In still further example embodiments of this invention, there is provided a coated article, where the coated article comprises an antireflection coating, wherein the anti-reflection coating comprises: a first layer having a medium index of refraction and comprising Ti1-xSixOy, where x is greater than or equal to 0.5, and having a thickness of from about 30 to 70 nm; a second layer having a comparatively higher index of refraction and comprising an oxide of titanium, and having a thickness of from about 80 to 110 nm; a third layer having an index of refraction lower than both the first and second layers, and comprising an oxide of silicon, having a thickness of from about 70 to 100 nm; and wherein the medium index layer is formed by sputter deposition from a ceramic target comprising a target material comprising titanium, silicon and oxygen, and has an index of refraction of from about 1.6 to 1.9.
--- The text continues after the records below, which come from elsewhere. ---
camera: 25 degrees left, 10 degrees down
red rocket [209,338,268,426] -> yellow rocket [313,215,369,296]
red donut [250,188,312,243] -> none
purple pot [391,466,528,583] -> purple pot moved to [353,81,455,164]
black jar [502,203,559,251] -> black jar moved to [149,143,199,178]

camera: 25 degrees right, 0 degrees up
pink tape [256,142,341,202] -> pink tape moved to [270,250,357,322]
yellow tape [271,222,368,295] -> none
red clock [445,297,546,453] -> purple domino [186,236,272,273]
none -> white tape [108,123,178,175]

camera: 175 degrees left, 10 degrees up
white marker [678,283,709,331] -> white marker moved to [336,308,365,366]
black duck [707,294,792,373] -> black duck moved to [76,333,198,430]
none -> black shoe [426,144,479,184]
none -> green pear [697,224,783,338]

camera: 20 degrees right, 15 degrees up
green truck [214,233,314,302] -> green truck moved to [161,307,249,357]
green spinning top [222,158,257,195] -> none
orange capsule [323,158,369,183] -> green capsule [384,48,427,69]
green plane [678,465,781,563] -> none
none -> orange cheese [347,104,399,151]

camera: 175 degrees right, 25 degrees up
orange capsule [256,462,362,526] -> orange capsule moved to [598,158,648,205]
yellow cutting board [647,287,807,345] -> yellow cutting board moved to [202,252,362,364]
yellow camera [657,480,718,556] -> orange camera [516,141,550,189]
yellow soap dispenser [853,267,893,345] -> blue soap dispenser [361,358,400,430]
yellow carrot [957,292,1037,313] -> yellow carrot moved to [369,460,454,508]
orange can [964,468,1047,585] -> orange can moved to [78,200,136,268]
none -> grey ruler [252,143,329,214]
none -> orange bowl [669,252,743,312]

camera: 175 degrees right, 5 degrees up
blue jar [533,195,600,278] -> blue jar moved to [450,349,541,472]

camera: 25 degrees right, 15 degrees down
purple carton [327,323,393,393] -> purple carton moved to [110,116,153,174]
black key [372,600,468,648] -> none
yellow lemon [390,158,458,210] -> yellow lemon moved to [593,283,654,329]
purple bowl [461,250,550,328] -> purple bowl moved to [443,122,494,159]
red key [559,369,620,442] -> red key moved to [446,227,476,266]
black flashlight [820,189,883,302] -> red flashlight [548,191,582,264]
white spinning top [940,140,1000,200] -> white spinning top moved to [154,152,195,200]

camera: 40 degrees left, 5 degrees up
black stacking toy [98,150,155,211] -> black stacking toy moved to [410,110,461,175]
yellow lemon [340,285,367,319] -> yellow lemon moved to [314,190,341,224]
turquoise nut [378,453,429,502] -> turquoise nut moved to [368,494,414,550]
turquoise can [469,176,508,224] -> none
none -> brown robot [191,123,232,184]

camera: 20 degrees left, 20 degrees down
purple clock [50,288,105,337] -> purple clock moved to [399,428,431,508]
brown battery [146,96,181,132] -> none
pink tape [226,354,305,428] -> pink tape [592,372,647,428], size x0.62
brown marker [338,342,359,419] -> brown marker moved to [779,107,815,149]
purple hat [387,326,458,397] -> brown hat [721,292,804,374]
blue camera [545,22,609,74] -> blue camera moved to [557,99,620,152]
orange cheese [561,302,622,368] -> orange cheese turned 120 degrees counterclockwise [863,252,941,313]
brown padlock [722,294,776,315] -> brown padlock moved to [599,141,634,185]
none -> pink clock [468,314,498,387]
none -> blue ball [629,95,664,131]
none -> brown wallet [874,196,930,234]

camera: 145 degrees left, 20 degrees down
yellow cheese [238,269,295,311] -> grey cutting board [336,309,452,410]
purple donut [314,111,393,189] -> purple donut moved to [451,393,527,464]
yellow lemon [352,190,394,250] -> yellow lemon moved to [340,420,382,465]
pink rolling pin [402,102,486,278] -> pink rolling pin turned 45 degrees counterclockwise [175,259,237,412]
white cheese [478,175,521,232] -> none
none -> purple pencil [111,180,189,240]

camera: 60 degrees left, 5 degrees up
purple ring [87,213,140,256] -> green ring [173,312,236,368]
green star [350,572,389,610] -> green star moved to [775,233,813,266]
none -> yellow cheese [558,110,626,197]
In still further example embodiments, there is provided a method for making a coated article, the method comprising: forming a transparent conductive coating on a glass substrate, wherein the transparent conductive coating is formed by: sputter-depositing a layer comprising Ti1-xSixOy on a glass substrate, where x is from about 0.05 to 0.95 and y is from about 1 to 2, wherein said layer comprising Ti1-xSixOy is sputter-deposited by a target comprising Si and Ti; and forming a transparent conductive oxide layer over and contacting the layer comprising Ti1-xSixOy wherein the TCO layer has a thickness of from about 200 to 400 nm; and wherein the layer comprising Ti1-xSixOy has a thickness of from about 50 to 90 nm, and an index of refraction of from about 1.6 to 1.9.